[Version difference data]
· · ·

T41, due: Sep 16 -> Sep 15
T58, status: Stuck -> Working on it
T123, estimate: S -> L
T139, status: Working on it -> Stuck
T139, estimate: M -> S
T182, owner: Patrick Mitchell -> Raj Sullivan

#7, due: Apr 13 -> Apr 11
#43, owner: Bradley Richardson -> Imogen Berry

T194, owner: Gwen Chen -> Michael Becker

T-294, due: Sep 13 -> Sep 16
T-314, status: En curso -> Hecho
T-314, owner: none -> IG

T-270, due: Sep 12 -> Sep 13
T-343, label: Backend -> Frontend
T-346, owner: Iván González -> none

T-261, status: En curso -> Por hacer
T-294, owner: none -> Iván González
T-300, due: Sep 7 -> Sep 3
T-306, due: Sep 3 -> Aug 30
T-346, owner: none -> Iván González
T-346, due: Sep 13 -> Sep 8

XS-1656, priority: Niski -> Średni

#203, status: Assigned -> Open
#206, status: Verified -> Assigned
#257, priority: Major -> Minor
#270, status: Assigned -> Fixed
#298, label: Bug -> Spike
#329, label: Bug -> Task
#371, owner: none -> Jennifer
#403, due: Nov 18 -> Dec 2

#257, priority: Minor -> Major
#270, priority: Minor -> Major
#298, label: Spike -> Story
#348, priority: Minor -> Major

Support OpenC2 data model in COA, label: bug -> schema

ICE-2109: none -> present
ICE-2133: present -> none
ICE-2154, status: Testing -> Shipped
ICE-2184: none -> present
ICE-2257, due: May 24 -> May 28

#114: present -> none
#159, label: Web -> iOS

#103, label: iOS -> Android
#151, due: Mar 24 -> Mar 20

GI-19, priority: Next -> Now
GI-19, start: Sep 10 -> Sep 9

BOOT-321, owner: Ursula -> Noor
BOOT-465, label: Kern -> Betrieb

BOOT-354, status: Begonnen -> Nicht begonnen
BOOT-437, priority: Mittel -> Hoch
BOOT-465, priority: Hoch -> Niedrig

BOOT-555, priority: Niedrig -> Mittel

· · ·

Instructions for the task.
Every line above from the line with "T182, owner: Patrick Mitchell -> Raj Sullivan" to the line with "BOOT-437, priority: Mittel -> Hoch" is wanted, ends included; write them out exactly and add no other line.

Solution to this problem.
T182, owner: Patrick Mitchell -> Raj Sullivan

#7, due: Apr 13 -> Apr 11
#43, owner: Bradley Richardson -> Imogen Berry

T194, owner: Gwen Chen -> Michael Becker

T-294, due: Sep 13 -> Sep 16
T-314, status: En curso -> Hecho
T-314, owner: none -> IG

T-270, due: Sep 12 -> Sep 13
T-343, label: Backend -> Frontend
T-346, owner: Iván González -> none

T-261, status: En curso -> Por hacer
T-294, owner: none -> Iván González
T-300, due: Sep 7 -> Sep 3
T-306, due: Sep 3 -> Aug 30
T-346, owner: none -> Iván González
T-346, due: Sep 13 -> Sep 8

XS-1656, priority: Niski -> Średni

#203, status: Assigned -> Open
#206, status: Verified -> Assigned
#257, priority: Major -> Minor
#270, status: Assigned -> Fixed
#298, label: Bug -> Spike
#329, label: Bug -> Task
#371, owner: none -> Jennifer
#403, due: Nov 18 -> Dec 2

#257, priority: Minor -> Major
#270, priority: Minor -> Major
#298, label: Spike -> Story
#348, priority: Minor -> Major

Support OpenC2 data model in COA, label: bug -> schema

ICE-2109: none -> present
ICE-2133: present -> none
ICE-2154, status: Testing -> Shipped
ICE-2184: none -> present
ICE-2257, due: May 24 -> May 28

#114: present -> none
#159, label: Web -> iOS

#103, label: iOS -> Android
#151, due: Mar 24 -> Mar 20

GI-19, priority: Next -> Now
GI-19, start: Sep 10 -> Sep 9

BOOT-321, owner: Ursula -> Noor
BOOT-465, label: Kern -> Betrieb

BOOT-354, status: Begonnen -> Nicht begonnen
BOOT-437, priority: Mittel -> Hoch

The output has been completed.